Kadang-kadang, aktivitas politik ini dapat menimbulkan gangguan, terutama ketika perimbangan kekuasaan cenderung berpihak pada kepemimpinan politik dan mengorbankan pihak yang menjadi pemegang otoritas politik: masyarakat itu sendiri. Pengesahan RUU Anti-Terorisme tahun 2020 mengundang pergolakan semacam ini, mengingat potensi dampaknya terhadap kecenderungan dan kemampuan masyarakat untuk berbeda pendapat. Ketika RUU ini ditandatangani menjadi undang-undang, penolakan apa pun harus dipertimbangkan bukan berdasarkan manfaatnya, namun bertentangan dengan keinginan pihak-pihak yang berkuasa. Jadi, ada kemungkinan sebuah tweet atau postingan Instagram melanggar hukum jika kontennya dianggap oleh pemerintah, melalui Dewan Anti-Terorisme, sebagai hasutan terorisme.

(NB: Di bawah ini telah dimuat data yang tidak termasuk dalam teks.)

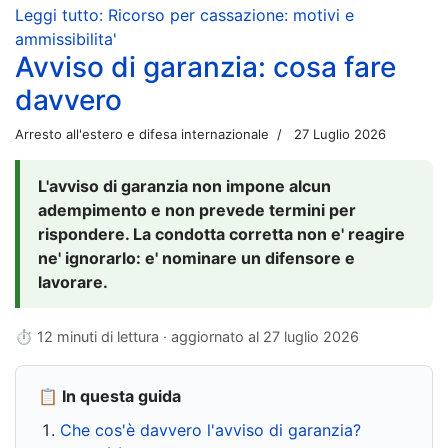
Leggi tutto: Ricorso per cassazione: motivi e
ammissibilita'
Avviso di garanzia: cosa fare
davvero
Arresto all'estero e difesa internazionale
27 Luglio 2026
L'avviso di garanzia non impone alcun
adempimento e non prevede termini per
rispondere. La condotta corretta non e' reagire
ne' ignorarlo: e' nominare un difensore e
lavorare.
⏱ 12 minuti di lettura · aggiornato al
27 luglio 2026
📋 In questa guida
Che cos'è davvero l'avviso di garanzia?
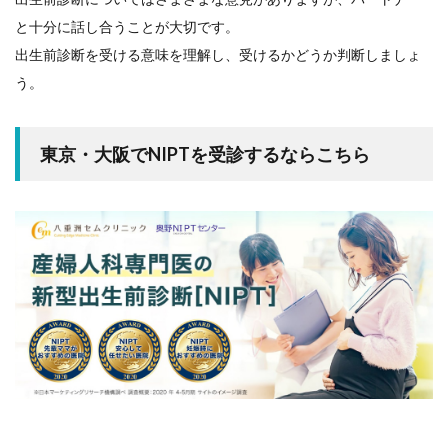
と十分に話し合うことが大切です。
出生前診断を受ける意味を理解し、受けるかどうか判断しましょ
う。
東京・大阪でNIPTを受診するならこちら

Memikirkan fungsi alami seorang warga negara seperti perbedaan pendapat dapat dikriminalisasi dan dapat berujung pada penganiayaan dan akhirnya penahanan saja sudah cukup menakutkan, begitu menakutkan sehingga sektor-sektor tertentu lebih memilih untuk tidak mengajukan protes terhadap hal tersebut, atau jika mereka akan melakukan hal tersebut, maka hal tersebut akan menjadi hal yang menakutkan. akan berada dalam penilaian. mulai dari yang samar hingga yang tumpul agar tidak membuat bulu kuduk para penjaga Negara menjadi kusut. Ironisnya, RUU yang dimaksudkan untuk mencegah penyebaran teror kini menjadi induk teror yang mencengkeram negara ini.

Beberapa orang akan mengatakan bahwa ketakutan terhadap RUU Anti-Terorisme tahun 2020 ini hanya bersifat hipotetis dan hanya khayalan. Namun, tidak ada yang hipotetis atau khayalan mengenai kisah yang kita lihat dalam 4 tahun terakhir ini: budaya impunitas, keadilan selektif, pembunuhan mendadak, distorsi kedaulatan, ketidakmampuan berantai, dan politik balas dendam. Semuanya tercatat, didokumentasikan melalui laporan dari organisasi media dan berbagai lembaga pengawas. Inilah kisah-kisah perubahan yang dijanjikan namun tidak terwujud, kisah-kisah yang membuat RUU Anti Terorisme tahun 2020 menjadi momok yang menakutkan.

Saya harap saya salah, tapi sampai terbukti sebaliknya, saya mohon berbeda. – Rappler.com

Jovito V. Cariño adalah anggota Departemen Filsafat, Universitas Santo Tomas.